How Cheryl Cole got her X Factor: Cycling in a vacuum
THE latest fitness craze sweeping celebrity land promises to banish cellulite and burn fat without you having to break into a sweat. We put it to the test…
While Cheryl Cole and Mel B’s wardrobe choices for the X Factor auditions may have been hotly contested, one thing that everyone agreed on was how trim and toned they both looked.
The judges reportedly got in shape for the new series of the hit ITV reality show with the help of HYPOXI treatment – an exercise bike housed in a pod that uses a vacuum technique to increase blood flow to the lower half of your body.
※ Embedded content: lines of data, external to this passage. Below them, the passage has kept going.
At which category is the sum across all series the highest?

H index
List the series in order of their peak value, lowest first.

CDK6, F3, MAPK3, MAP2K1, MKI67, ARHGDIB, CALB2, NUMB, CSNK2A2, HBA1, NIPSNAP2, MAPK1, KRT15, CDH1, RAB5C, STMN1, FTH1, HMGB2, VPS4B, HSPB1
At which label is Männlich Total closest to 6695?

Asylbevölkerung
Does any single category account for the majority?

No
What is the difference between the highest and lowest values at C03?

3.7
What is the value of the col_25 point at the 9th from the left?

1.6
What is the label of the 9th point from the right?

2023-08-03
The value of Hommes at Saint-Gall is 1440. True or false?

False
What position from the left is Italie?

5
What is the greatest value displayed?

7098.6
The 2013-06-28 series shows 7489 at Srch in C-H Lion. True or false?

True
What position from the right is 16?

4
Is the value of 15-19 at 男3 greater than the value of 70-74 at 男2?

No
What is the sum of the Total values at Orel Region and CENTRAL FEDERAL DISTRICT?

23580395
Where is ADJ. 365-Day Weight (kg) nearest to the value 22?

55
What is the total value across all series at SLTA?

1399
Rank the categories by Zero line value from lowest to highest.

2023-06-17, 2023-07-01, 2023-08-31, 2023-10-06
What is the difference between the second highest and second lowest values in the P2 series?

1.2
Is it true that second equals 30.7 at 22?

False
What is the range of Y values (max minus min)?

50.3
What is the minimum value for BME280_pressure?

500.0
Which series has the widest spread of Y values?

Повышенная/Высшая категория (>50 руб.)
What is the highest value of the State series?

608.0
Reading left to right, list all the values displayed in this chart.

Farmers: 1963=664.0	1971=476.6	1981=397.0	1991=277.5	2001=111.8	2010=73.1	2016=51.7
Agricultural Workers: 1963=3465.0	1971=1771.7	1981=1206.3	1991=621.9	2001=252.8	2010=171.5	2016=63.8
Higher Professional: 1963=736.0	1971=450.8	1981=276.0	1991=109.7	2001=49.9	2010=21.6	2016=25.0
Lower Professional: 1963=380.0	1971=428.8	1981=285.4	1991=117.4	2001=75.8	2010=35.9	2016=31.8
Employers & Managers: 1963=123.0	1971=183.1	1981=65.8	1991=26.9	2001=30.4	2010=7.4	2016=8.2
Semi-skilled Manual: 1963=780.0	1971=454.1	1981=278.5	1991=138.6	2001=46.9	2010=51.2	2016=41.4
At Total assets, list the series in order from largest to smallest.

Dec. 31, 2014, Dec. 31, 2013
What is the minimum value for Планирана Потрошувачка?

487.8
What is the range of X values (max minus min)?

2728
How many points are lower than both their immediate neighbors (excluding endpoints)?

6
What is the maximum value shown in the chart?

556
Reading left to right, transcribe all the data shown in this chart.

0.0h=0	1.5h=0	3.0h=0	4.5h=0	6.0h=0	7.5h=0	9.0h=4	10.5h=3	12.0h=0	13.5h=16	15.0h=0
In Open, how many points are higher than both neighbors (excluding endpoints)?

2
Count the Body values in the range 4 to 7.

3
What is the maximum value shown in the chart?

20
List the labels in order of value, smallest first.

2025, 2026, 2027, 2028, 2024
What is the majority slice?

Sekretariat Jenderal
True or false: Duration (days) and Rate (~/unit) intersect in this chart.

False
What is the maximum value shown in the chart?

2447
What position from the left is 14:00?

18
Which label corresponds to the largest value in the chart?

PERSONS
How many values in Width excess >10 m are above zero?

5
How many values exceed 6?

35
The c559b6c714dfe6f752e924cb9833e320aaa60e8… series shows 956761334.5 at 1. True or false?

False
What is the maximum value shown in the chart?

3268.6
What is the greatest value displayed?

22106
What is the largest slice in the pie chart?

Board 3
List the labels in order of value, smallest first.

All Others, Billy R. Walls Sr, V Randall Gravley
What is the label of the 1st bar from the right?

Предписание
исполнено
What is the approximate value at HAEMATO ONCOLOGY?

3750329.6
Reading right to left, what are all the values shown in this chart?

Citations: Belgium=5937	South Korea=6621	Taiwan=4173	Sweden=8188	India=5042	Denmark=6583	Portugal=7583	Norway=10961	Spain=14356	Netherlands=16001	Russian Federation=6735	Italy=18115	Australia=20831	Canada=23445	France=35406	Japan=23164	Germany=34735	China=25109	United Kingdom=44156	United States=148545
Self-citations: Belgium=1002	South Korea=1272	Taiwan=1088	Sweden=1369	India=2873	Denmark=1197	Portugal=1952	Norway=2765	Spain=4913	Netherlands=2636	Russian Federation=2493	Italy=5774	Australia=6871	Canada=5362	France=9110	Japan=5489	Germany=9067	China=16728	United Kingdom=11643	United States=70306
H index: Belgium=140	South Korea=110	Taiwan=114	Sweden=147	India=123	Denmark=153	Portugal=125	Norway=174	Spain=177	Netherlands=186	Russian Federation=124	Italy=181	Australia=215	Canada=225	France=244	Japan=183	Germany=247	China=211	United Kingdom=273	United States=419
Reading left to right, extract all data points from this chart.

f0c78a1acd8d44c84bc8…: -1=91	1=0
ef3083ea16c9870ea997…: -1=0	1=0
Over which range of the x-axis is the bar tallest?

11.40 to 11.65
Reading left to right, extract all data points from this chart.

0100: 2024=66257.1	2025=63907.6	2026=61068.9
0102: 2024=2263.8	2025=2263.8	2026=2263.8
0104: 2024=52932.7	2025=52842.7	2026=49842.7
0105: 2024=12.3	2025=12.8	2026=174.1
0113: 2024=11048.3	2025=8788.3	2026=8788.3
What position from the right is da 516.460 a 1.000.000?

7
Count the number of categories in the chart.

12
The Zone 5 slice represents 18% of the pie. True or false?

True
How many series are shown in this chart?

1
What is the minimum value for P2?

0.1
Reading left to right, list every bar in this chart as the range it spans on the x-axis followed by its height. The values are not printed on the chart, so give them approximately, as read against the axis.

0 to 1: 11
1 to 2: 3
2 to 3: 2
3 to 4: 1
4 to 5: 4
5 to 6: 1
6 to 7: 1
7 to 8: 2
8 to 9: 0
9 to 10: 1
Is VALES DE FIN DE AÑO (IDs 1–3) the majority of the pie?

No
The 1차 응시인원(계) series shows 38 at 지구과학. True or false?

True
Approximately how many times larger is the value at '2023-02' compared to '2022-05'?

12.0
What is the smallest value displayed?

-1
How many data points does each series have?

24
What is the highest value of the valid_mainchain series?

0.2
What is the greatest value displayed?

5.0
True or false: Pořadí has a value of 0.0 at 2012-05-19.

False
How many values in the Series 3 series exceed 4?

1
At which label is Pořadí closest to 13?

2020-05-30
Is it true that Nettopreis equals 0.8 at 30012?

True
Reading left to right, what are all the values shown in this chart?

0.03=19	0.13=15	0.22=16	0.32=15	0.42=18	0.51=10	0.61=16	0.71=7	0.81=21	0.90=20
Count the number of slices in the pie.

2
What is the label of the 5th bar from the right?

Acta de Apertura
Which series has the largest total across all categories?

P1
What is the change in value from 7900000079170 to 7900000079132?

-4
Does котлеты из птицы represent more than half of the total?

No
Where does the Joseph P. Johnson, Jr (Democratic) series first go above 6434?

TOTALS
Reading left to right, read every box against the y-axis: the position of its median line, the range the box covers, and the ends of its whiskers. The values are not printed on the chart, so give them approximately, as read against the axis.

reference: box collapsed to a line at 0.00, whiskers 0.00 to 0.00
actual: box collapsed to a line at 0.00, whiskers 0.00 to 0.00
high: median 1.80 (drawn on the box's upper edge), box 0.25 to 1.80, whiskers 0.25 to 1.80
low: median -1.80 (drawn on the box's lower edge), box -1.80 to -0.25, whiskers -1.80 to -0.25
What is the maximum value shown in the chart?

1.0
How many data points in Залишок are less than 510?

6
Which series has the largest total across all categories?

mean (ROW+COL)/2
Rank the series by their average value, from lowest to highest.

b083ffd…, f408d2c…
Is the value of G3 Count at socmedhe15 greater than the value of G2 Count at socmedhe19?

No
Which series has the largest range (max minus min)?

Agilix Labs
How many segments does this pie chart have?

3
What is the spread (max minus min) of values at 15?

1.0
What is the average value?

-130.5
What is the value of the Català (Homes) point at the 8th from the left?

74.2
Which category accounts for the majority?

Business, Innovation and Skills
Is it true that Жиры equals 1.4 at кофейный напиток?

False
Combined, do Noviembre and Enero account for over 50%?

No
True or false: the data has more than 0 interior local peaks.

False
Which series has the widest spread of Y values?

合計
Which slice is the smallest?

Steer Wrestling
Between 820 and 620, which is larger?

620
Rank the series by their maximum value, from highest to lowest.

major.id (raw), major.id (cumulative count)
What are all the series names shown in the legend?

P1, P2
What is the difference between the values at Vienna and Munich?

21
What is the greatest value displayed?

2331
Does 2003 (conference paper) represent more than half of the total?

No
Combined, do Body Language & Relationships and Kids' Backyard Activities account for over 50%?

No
HYPOXI is nothing new. It was developed in the Nineties by Dr Norbert Egger but has become popular again thanks to its “quick and easy fix” appeal.
It uses the “natural principles of lipidmetabolism” to reduce fat deposits in problem areas such as the stomach, hip, buttocks, thighs, cellulite and weak connective tissue.
It’s recommended that users do six or 12 sessions over the course of a couple of weeks, depending on how much fat needs to be lost.
I tried the shorter course of six classes, which are a “pick me up” to help “tone, smooth and tighten the skin” before a holiday or special occasion.
During my first session the HYPOXI trainer explained that as well as committing to three half an hour sessions, on alternate days, during the week, I must also adjust my diet to see optimum results.
Out went the gin and tonics – you can’t burn fat when you have alcohol in your blood stream – and in came protein heavy meals with lots of green vegetables.
I also had to load up on complex carbohydrates, such as wholegrain pasta and bread, two to four hours before my sessions.
The trainer took measurements of my waist, stomach, bum, hips and thighs, before I climbed into the pod and would measure me again at the end of the course to see how much weight I had lost.
Although HYPOXI is basically cycling it is as far removed from a spin class as you can get.
You must keep your heart rate and pedal speed in the fat burning zone, rather than the cardio so you don’t really break out into a sweat.
And, there’s no instructor barking orders at you or loud disco music playing.
I did each of the classes at a centre near work during my lunch break and was able to read a magazine or catch up on emails on my Blackberry while in the pod.
After my first session I noticed a strange, pins and needles like feeling in my legs and feet, which is expected and dies down after a few hours. This sensation lessened the more sessions I did.
HYPOXI is “completely holistic” and has no side-effects. Anyone can do it unless you are suffering from a severe illnesses such as heart, circulatory, metabolic, muscular or skeleton conditions.
HYPOXI is gaining a big A-list following.
Kate Moss has reportedly had one of the machines installed in her North London home and Victoria Beckham has started having sessions as she’s “worried about developing cellulite”.
It costs £500 for 12 sessions so doesn’t come cheap. However, the results are quite astounding.
The trainer told me that, after a full course of 12 classes, you can expect to lose 7cm from your stomach, 5cm from your hips and waist and 4cm from each leg. These measurements are roughly dropping a dress size for most women, who are an average size 14.
Despite only doing six sessions I lost 2cm from my stomach and 1cm from my hips. However, the main difference appeared to be in my skin tone.
The skin on my legs appeared tighter and less bumpy, while my skin tone looked brighter.
While HYPOXI may be quite expensive (averaging approximately £40 a class), I think it would be a worthwhile investment for a wedding or big event.